The research shows that the HPV vaccination along with cervical cancer screening reduces the infection to an extent where no one develops the cancer.
A breakthrough research, sponsored by the Cancer Research UK, has clinically established that the human papillomavirus (HPV) vaccine, which was developed to protect women against cervical cancer is successful in reducing the risk of cancer by 62 per cent in women aged between 14 and 16 years.
The vaccine similarly was successful in minimising the risk of the disease by 34 per cent in women aged between 16 and 18 years. The research which has been published in the Lancet journal took into account all cervical cancer women patients aged between 20 and 64 years diagnosed in the United Kingdom between January 2006 and June 2019. The findings of the research are significant due to the fact that since the vaccine’s introduction in the early 2000s only few recent studies have confirmed the efficacy of the vaccine against cervical cancer.
The research shows that the HPV vaccination along with cervical cancer screening reduces the infection to an extent where no one develops the cancer. The research also showed that over a period of 11 years since 2006, the vaccine played a major role in preventing around 450 cases of cervical cancers and over 17k cases of precancerous conditions. Buoyed by the successful results of the vaccine, the Health department of the United Kingdom extended the administration of the vaccine also to boys aged about 12-13 years old in 2018.
What is Human papillomavirus (HPV)?
It is a kind of virus which has more than 100 of its types. As per the National Cancer Institute (NCI) sexual contact is the reason for the spread of more than 40 types of HPV. The HPC causes genital warts, cervical, anal, oropharyngeal, penile, vulvar and vaginal cancer. The HPV vaccine which is being administered in the United Kingdom protects against two major strains of the HPC- HPV 16 and 18.
Symptoms of Human papillomavirus (HPV)
Most infected people do not develop any symptoms after contracting the disease and remain completely unaware of their condition. In most of the infection cases, the immune system of the body clears the virus out making the disease harmless. However, the virus can sometimes take many years before it shows its severe symptoms.
HPV vaccination and cervical cancer occurence in India
The HPV vaccine is primarily administered to young boys and girls in their teenage years to ensure that they are vaccinated against the disease before they make any sexual contact. An Asian Pacific Journal of Cancer Prevention study has found that the primary hindrance to HPV vaccination is financial as the vaccines are expensive.

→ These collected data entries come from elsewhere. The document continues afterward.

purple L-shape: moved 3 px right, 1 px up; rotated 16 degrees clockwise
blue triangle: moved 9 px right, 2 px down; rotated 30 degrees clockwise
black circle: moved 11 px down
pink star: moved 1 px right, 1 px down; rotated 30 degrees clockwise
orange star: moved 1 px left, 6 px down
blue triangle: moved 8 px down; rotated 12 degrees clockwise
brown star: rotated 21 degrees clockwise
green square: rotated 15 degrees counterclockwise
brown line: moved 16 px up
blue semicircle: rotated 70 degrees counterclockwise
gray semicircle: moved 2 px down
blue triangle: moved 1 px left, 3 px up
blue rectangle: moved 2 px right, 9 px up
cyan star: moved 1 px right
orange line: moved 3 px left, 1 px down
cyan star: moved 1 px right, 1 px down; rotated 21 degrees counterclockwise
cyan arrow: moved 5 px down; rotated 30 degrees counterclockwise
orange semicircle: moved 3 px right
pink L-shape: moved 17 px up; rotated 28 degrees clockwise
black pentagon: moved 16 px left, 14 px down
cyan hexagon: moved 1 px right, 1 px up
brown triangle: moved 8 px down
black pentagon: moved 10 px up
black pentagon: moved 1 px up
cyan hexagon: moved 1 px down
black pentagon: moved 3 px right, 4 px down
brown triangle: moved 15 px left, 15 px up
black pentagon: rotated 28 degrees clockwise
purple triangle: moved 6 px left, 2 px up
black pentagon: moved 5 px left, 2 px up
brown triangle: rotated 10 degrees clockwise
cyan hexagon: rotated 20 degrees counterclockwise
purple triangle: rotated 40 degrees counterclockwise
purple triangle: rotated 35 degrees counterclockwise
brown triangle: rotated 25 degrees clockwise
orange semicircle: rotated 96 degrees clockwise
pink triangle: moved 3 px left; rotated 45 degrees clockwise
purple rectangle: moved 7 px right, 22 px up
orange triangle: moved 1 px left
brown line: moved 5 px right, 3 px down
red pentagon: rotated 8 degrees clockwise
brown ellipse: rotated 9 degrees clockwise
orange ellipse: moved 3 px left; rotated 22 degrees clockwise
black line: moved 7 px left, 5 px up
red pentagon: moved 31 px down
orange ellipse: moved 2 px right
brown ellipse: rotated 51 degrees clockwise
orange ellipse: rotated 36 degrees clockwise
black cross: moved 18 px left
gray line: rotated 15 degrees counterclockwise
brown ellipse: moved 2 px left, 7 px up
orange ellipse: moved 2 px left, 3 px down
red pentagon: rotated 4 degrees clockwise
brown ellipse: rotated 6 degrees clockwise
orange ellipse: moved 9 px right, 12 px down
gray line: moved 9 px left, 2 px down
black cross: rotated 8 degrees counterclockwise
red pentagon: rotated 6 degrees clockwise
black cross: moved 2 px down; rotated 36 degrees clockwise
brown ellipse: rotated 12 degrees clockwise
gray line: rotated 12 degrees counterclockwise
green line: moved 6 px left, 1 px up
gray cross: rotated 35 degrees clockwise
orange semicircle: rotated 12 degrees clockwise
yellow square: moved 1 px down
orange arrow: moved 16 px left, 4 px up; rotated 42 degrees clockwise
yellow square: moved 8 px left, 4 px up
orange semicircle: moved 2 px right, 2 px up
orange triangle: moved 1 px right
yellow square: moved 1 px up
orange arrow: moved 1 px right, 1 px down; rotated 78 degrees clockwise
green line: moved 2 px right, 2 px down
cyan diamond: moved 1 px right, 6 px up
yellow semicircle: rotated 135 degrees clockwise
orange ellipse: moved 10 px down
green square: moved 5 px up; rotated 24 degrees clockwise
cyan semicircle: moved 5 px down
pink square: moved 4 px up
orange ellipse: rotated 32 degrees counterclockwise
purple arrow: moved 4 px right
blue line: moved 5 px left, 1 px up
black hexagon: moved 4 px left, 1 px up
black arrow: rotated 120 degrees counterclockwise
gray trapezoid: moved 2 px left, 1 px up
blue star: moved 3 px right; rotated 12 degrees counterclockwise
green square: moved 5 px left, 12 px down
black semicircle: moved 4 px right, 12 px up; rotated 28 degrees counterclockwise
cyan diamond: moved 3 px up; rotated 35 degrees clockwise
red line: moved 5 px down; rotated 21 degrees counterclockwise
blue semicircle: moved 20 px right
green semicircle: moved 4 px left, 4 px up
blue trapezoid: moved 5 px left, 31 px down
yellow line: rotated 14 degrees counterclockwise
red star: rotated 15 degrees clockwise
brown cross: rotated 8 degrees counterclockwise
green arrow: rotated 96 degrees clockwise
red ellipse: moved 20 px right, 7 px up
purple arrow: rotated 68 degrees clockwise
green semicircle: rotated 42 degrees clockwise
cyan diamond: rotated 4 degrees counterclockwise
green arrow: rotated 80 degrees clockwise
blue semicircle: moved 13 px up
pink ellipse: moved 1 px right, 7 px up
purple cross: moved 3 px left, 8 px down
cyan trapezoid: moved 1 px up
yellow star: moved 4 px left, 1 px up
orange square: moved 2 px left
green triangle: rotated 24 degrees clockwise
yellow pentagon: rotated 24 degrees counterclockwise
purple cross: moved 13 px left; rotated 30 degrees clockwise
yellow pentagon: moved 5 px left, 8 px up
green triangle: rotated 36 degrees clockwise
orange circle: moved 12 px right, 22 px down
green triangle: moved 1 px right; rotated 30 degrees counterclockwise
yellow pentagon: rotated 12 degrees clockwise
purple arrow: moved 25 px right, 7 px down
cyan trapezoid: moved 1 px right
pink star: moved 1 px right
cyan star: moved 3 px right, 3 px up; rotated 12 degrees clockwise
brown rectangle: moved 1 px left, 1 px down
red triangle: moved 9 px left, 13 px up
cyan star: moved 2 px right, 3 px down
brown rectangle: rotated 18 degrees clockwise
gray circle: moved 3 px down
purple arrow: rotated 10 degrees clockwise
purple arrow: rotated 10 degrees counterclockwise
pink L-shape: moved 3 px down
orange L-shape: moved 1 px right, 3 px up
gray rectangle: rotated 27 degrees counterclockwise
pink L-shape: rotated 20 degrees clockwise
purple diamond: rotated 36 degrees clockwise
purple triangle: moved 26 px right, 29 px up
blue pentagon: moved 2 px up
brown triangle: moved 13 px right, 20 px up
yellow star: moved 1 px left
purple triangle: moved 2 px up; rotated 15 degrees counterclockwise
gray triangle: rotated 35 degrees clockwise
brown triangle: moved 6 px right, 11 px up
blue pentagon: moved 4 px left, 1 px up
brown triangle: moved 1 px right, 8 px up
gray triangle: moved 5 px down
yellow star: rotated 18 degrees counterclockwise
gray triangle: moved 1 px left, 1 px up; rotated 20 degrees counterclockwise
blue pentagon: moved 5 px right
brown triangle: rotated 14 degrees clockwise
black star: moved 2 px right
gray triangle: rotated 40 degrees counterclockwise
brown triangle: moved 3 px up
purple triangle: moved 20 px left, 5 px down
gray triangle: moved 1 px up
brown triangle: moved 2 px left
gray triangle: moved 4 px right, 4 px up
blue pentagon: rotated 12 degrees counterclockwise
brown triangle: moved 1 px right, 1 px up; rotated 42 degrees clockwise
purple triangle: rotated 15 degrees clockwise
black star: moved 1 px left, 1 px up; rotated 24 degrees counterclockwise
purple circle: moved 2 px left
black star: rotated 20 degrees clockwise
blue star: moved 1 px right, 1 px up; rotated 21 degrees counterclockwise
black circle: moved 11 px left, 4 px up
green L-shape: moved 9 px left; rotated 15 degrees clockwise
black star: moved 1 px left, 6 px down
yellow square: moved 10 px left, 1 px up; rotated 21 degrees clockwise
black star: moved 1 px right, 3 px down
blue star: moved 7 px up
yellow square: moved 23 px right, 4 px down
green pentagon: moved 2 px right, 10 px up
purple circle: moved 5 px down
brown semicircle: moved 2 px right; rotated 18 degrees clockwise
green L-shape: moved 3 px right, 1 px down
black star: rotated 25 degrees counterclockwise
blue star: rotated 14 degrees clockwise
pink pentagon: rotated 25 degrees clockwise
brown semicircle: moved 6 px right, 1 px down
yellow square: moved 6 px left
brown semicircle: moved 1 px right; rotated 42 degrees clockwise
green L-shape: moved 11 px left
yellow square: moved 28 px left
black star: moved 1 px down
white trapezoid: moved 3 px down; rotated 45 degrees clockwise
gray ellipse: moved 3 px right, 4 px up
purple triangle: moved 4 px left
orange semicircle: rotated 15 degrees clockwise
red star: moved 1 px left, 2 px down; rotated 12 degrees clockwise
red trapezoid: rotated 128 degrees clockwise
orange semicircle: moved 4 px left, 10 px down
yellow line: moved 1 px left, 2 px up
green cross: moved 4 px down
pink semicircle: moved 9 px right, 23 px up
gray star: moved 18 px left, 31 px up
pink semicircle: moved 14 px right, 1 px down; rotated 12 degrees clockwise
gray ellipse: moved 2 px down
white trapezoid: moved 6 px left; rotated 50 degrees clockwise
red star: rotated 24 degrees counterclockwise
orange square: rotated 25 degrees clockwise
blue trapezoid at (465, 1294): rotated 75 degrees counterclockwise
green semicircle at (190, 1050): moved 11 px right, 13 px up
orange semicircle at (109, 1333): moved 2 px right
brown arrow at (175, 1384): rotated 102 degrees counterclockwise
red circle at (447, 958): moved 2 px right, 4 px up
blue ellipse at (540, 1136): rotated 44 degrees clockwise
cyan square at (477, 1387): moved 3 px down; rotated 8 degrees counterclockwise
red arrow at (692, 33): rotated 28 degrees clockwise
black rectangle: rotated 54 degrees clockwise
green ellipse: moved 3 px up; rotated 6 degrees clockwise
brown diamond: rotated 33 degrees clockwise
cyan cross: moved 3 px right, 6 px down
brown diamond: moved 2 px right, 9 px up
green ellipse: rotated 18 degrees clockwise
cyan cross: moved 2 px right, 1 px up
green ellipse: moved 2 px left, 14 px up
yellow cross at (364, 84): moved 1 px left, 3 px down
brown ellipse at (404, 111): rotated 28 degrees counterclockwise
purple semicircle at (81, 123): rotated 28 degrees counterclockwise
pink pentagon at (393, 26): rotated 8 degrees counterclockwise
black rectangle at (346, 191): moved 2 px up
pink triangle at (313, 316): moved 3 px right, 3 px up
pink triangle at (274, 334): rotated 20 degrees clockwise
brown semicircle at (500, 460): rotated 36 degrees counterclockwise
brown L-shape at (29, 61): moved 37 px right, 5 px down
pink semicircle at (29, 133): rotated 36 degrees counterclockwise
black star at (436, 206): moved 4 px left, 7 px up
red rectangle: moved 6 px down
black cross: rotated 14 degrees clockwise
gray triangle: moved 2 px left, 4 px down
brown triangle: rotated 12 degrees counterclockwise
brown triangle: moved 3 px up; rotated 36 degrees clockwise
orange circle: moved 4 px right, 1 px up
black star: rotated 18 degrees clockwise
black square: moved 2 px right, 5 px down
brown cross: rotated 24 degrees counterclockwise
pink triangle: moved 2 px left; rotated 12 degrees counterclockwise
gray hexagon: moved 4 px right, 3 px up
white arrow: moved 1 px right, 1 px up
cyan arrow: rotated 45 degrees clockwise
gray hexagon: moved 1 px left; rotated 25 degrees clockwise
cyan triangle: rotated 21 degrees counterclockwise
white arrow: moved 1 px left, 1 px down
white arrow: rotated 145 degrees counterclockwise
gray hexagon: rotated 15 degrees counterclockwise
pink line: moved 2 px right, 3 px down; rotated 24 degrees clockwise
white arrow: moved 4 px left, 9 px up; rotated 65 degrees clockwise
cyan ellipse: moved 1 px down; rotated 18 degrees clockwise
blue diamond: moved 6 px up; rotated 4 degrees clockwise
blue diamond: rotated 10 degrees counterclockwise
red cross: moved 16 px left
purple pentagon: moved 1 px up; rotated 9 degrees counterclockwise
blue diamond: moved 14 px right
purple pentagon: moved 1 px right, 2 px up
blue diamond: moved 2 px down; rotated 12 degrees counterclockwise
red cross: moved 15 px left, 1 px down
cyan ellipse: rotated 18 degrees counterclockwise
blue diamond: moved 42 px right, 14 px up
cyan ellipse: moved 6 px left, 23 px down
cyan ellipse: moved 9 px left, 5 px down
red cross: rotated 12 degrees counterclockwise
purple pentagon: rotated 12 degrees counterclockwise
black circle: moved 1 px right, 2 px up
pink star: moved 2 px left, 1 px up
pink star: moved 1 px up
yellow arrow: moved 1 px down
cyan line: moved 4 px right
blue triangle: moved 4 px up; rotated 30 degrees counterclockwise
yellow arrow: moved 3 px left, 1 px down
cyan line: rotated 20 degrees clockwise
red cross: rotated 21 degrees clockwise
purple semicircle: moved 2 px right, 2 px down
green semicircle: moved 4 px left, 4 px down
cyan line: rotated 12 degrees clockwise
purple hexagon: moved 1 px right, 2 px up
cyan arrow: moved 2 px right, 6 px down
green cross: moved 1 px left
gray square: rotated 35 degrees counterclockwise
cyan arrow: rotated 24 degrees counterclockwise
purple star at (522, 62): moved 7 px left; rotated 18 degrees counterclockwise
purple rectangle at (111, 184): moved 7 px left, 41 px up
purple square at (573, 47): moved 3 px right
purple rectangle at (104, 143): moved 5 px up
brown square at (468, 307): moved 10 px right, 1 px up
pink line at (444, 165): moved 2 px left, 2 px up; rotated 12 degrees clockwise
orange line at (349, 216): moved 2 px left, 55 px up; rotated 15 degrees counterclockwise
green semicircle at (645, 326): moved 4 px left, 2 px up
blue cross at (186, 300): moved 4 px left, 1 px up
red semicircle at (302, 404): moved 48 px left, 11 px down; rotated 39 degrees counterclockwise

As per the guidelines of the Indian Academy of Pediatrics Committee on Immunization (IAPCOI) HPV vaccines are administered in the form of a two-dose regimen for girls below 14 years of age. For girls who are aged above 15, the vaccine is to be administered in a three-dose regimen.
The same study also found that India contributed about 27 per cent of total cervical cancer cases in the world. More than 77 percent cases of cervical cancer in India are caused by HPV 16 and 18. Officially, the HPV vaccine has not been recommended for boys and males in India.